Using existing tools to serve models
There are a lot of tools to serve models available now. Some popular tools include the following:
- BentoML (https://www.bentoml.com/)
- MLflow (https://mlflow.org/)
- KServe (https://kserve.github.io/website/0.8/)
- Seldon core (https://www.seldon.io/solutions/open-source-projects/core)
- Cortex (https://www.cortex.dev/)
- TensorFlow Serving (https://www.tensorflow.org/tfx/guide/serving)
- TorchServe (https://pytorch.org/serve/index.html)
- Ray Serve (https://www.ray.io/ray-serve)
- Multi Model Server (MMS) (https://github.com/awslabs/multi-model-server)
- ForestFlow (https://github.com/ForestFlow/ForestFlow)
- DeepDetect (https://www.deepdetect.com/overview/introduction)
- Some examples of app-serving tools are CoreML and TensorFlow.js
There are many other tools being developed and made available to users.
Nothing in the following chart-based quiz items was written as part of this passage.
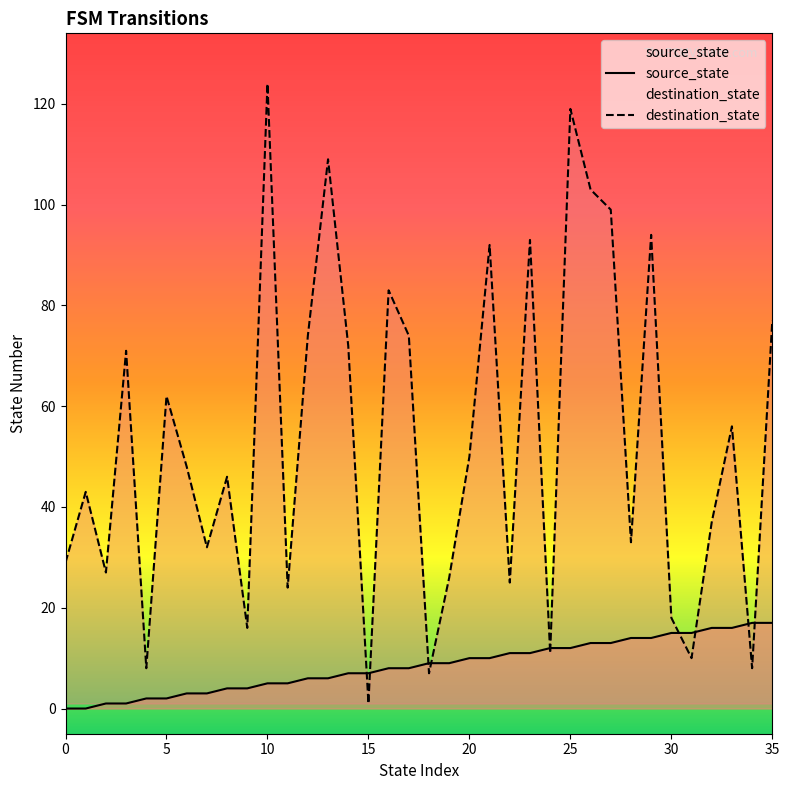

Reading left to right, transcribe all the data shown in this chart.

source_state: 0	0	1	1	2	2	3	3	4	4	5	5	6	6	7	7	8	8	9	9	10	10	11	11	12	12	13	13	14	14	15	15	16	16	17	17
destination_state: 29	43	27	71	8	62	48	32	46	16	124	24	74	109	72	1	83	74	7	26	50	92	25	93	11	119	103	99	33	94	18	10	37	56	8	77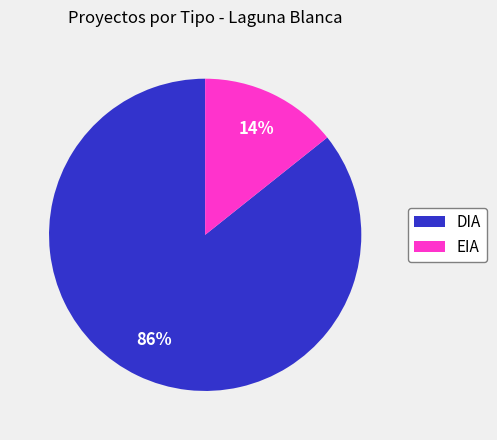

To the nearest percent, what percentage of the pie is DIA?

86%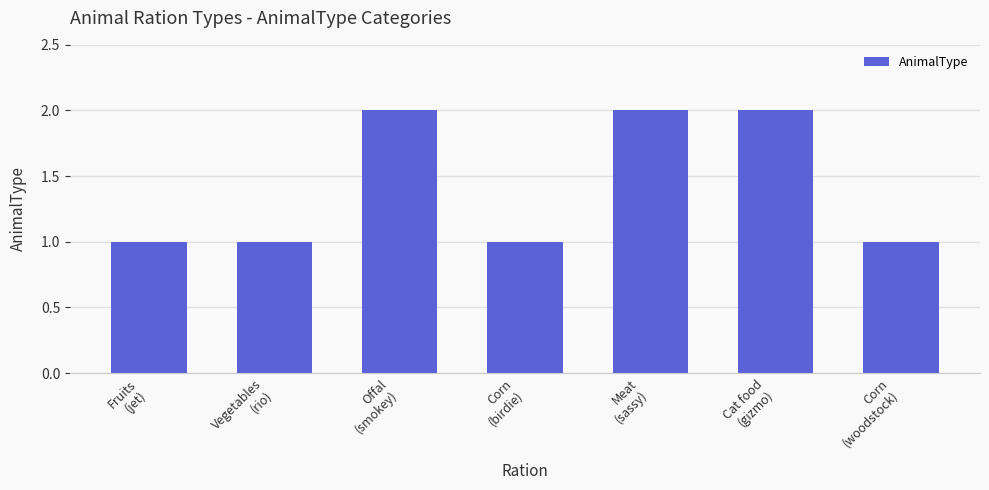

What is the difference between the maximum and second lowest values?

1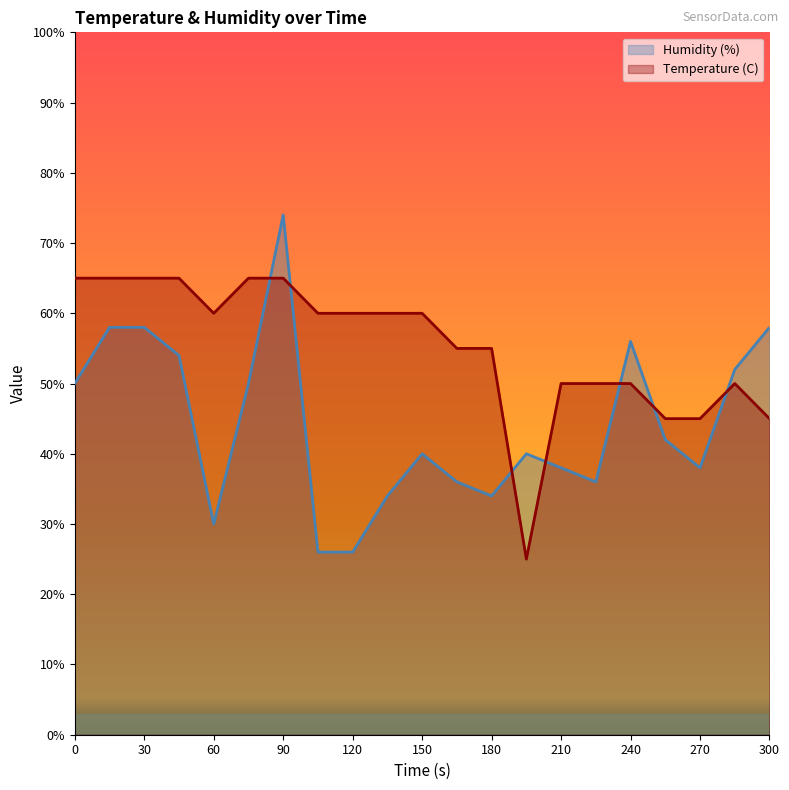

What is the value of the Temperature (C) point at the 3rd from the left?

65.0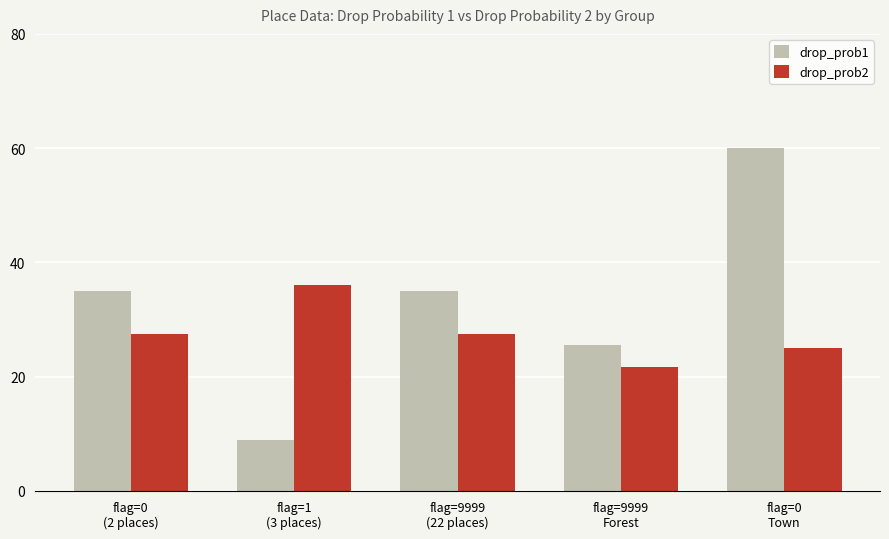

Reading right to left, extract all data points from this chart.

drop_prob1: flag=0
Town=60.0	flag=9999
Forest=25.5	flag=9999
(22 places)=35.0	flag=1
(3 places)=9.0	flag=0
(2 places)=35.0
drop_prob2: flag=0
Town=25.0	flag=9999
Forest=21.7	flag=9999
(22 places)=27.5	flag=1
(3 places)=36.0	flag=0
(2 places)=27.5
We will discuss a few of these tools in detail along with examples in the last part of this book.
Sometimes, developers also use very basic REST APIs developed using Flask or FastAPI if the model is simple and does not need frequent updates. This helps software engineers just follow the web development serving life cycle instead of the complex ML model serving life cycle.
These tools aim to reduce the challenges involved in model serving and make resilient model serving easier. However, the availability of a large number of tools also gives rise to confusion in choosing the best tool.
We have now discussed the advantages and challenges of model serving and also introduced some currently available tools for model serving.